● **YOUR GOAL**
Repeat every line of the data exactly; no picture belongs in the copy.

↓↓↓

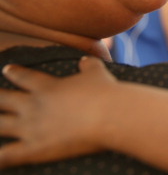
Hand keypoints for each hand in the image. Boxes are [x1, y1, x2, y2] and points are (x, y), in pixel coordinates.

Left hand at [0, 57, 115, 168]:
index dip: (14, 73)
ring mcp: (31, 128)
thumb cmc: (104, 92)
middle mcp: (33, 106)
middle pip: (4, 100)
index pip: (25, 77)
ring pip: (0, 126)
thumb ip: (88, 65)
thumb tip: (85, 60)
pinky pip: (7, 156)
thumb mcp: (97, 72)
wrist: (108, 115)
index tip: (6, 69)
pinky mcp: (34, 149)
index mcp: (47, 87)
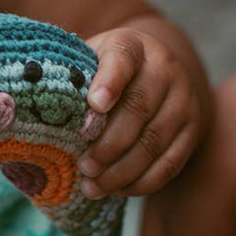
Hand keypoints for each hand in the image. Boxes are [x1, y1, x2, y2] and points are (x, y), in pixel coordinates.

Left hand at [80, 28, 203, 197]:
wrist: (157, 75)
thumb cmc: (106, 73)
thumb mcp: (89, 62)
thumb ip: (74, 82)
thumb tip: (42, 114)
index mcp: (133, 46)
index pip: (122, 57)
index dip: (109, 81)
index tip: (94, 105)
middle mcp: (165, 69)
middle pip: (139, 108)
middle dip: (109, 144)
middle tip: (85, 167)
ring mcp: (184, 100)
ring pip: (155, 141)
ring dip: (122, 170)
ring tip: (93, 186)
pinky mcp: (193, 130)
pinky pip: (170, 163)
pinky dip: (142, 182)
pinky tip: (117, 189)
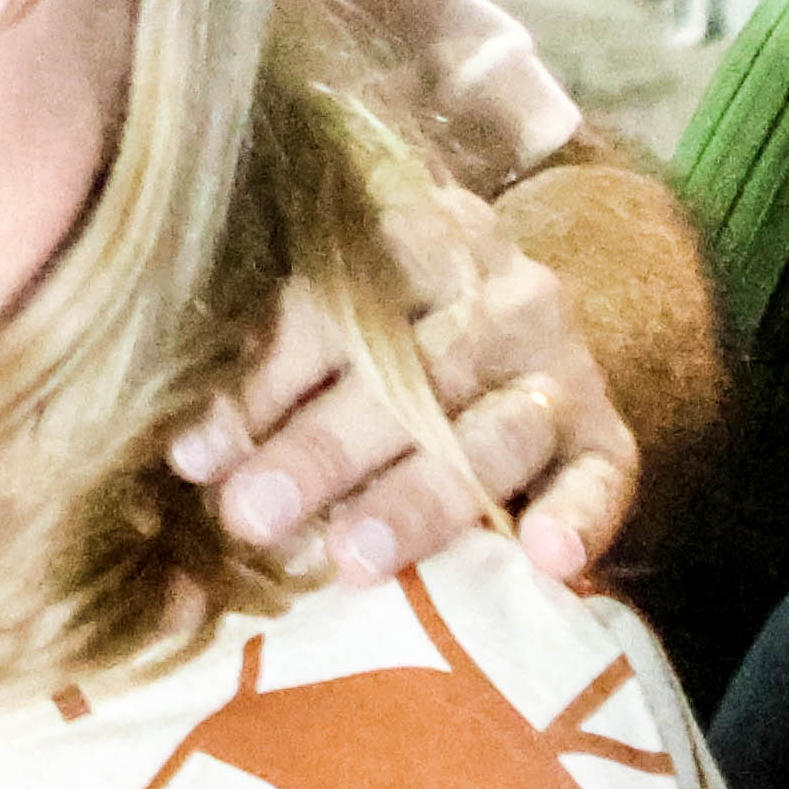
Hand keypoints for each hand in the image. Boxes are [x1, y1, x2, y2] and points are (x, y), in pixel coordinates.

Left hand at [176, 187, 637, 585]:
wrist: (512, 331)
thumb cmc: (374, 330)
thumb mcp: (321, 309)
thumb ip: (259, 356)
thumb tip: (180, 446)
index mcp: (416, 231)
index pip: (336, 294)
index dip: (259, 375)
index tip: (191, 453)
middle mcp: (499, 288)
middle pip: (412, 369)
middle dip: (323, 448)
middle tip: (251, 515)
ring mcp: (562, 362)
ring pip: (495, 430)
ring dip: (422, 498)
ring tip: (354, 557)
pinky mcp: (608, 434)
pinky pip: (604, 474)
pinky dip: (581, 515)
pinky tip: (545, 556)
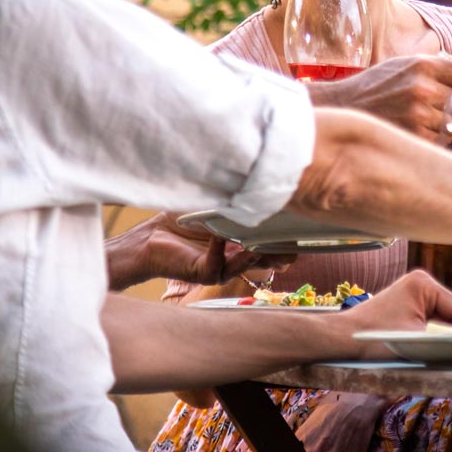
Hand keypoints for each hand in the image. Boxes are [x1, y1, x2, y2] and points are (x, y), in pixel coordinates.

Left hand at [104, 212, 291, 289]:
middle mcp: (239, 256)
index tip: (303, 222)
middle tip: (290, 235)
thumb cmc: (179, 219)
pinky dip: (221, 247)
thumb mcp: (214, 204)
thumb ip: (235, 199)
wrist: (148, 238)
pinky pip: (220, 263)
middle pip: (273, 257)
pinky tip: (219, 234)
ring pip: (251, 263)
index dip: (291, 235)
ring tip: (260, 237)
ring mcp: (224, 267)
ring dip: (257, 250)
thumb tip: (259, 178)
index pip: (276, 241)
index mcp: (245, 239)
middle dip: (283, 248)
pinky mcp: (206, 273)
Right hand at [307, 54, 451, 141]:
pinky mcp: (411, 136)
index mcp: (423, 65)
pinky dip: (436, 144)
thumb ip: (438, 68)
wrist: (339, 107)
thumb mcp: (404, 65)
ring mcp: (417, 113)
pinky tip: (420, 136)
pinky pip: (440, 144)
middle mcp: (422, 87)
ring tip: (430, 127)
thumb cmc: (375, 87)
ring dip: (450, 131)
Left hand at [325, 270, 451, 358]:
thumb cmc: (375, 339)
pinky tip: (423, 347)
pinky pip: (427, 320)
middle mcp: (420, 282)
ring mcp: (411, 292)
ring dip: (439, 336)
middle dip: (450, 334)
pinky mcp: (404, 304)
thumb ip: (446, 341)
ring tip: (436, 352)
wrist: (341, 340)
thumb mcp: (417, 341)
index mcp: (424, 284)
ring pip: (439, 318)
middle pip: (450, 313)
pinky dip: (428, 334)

↑↑↑

● **RESULT FOR THIS TASK**
Hand keypoints for each hand in the image. Boxes are [x1, y1, x2, y2] and points are (x, y), in pixel coordinates.

Left hand at [0, 57, 115, 168]:
index dip: (14, 73)
ring mcp: (31, 128)
thumb cmc: (104, 92)
middle mcp: (33, 106)
middle pip: (4, 100)
index pip: (25, 77)
ring pip: (0, 126)
thumb ip: (88, 65)
thumb tip: (85, 60)
pinky pip: (7, 156)
thumb mcp: (97, 72)
wrist: (108, 115)
index tip: (6, 69)
pinky mcp: (34, 149)
index mcp: (47, 87)
Hand keypoints for each hand in the image. Boxes are [x1, y1, x2, y2] and points are (x, y), in pixel coordinates.

Left hand at [80, 28, 203, 197]:
wrist: (157, 75)
thumb cmc: (106, 73)
thumb mcp: (89, 62)
thumb ip: (74, 82)
thumb tip: (42, 114)
index mcp: (133, 46)
index pip: (122, 57)
index dip: (109, 81)
index tip: (94, 105)
middle mcp: (165, 69)
middle pip: (139, 108)
middle dip: (109, 144)
middle tip: (85, 167)
ring mcp: (184, 100)
ring pip: (155, 141)
ring dip: (122, 170)
ring tip: (93, 186)
pinky mcp: (193, 130)
pinky pip: (170, 163)
pinky dip: (142, 182)
pinky tip: (117, 189)
Hand keypoints for each hand in the image. Boxes are [x1, y1, x2, y2] and points are (x, y), in pixel coordinates.

Left hand at [176, 187, 637, 585]:
wrist: (512, 331)
thumb cmc: (374, 330)
thumb mcp: (321, 309)
thumb ip: (259, 356)
thumb tip: (180, 446)
index mcp: (416, 231)
index pip: (336, 294)
index dip: (259, 375)
index tip: (191, 453)
middle mcp: (499, 288)
middle pip: (412, 369)
middle dip: (323, 448)
middle tip: (251, 515)
ring mcp: (562, 362)
ring pip: (495, 430)
ring dip: (422, 498)
ring tip: (354, 557)
pinky mcp: (608, 434)
pinky pip: (604, 474)
pinky dip: (581, 515)
pinky tip: (545, 556)
Hand keypoints for each hand in the image. Boxes are [x1, y1, x2, y2] and points are (x, y), in pixel coordinates.

Left hand at [104, 212, 291, 289]:
middle mcp: (239, 256)
index tip: (303, 222)
middle tip: (290, 235)
thumb cmc: (179, 219)
pinky dip: (221, 247)
thumb mcp: (214, 204)
thumb ip: (235, 199)
wrist: (148, 238)
pinky pip: (220, 263)
middle pip: (273, 257)
pinky tip: (219, 234)
ring pip: (251, 263)
index dip: (291, 235)
ring tip: (260, 237)
ring mcp: (224, 267)
ring dip: (257, 250)
thumb tip: (259, 178)
index pip: (276, 241)
index mcp: (245, 239)
middle dip: (283, 248)
pinky mcp: (206, 273)
Right hand at [307, 54, 451, 141]:
pinky mcp: (411, 136)
index mcp: (423, 65)
pinky dip: (436, 144)
thumb ip: (438, 68)
wrist: (339, 107)
thumb mcp: (404, 65)
ring mcp: (417, 113)
pinky tip: (420, 136)
pinky pip: (440, 144)
middle mcp: (422, 87)
ring tip: (430, 127)
thumb cmc: (375, 87)
ring dip: (450, 131)
Left hand at [325, 270, 451, 358]:
thumb cmc: (375, 339)
pinky tip: (423, 347)
pinky pip: (427, 320)
middle mcp: (420, 282)
ring mcp: (411, 292)
ring dip: (439, 336)
middle dip: (450, 334)
pinky mcp: (404, 304)
thumb ip: (446, 341)
ring tip: (436, 352)
wrist: (341, 340)
thumb mcp: (417, 341)
index mcp: (424, 284)
ring pip: (439, 318)
middle pip: (450, 313)
pinky dip: (428, 334)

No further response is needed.